(Items from a dataset)
- Opening Delimiter -
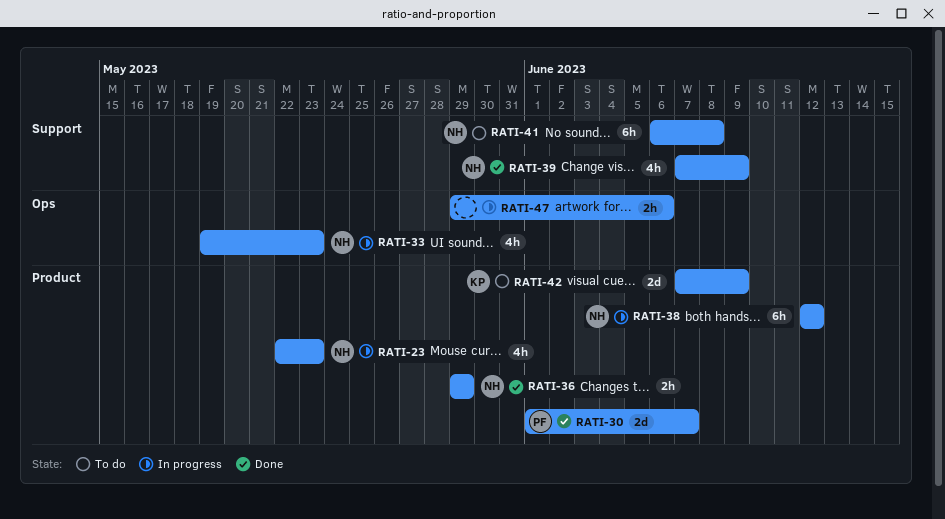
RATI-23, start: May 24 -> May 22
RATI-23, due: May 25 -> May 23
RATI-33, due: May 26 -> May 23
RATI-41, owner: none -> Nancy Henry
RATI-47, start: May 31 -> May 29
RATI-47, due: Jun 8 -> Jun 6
- Closing Delimiter -
### Requirement
Across all the entries, count the lines that contain "start", and state nothing but the total.

### Response
2